◆ What the task asks
All lines after the one containing "environmental programs, their", together with that line itself, should be written out exactly, down to the last line of the entries below.

◆ Material shown
________________________
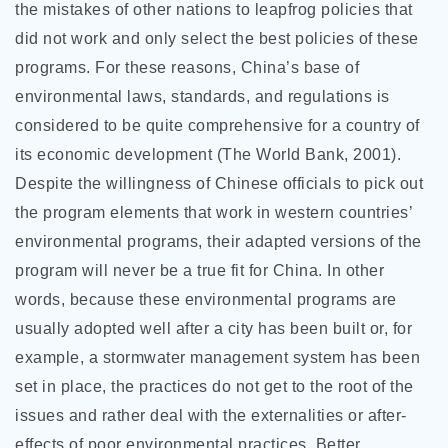
the mistakes of other nations to leapfrog policies that
did not work and only select the best policies of these
programs. For these reasons, China’s base of
environmental laws, standards, and regulations is
considered to be quite comprehensive for a country of
its economic development (The World Bank, 2001).
Despite the willingness of Chinese officials to pick out
the program elements that work in western countries’
environmental programs, their adapted versions of the
program will never be a true fit for China. In other
words, because these environmental programs are
usually adopted well after a city has been built or, for
example, a stormwater management system has been
set in place, the practices do not get to the root of the
issues and rather deal with the externalities or after-
effects of poor environmental practices. Better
________________________
◆ Task response
environmental programs, their adapted versions of the
program will never be a true fit for China. In other
words, because these environmental programs are
usually adopted well after a city has been built or, for
example, a stormwater management system has been
set in place, the practices do not get to the root of the
issues and rather deal with the externalities or after-
effects of poor environmental practices. Better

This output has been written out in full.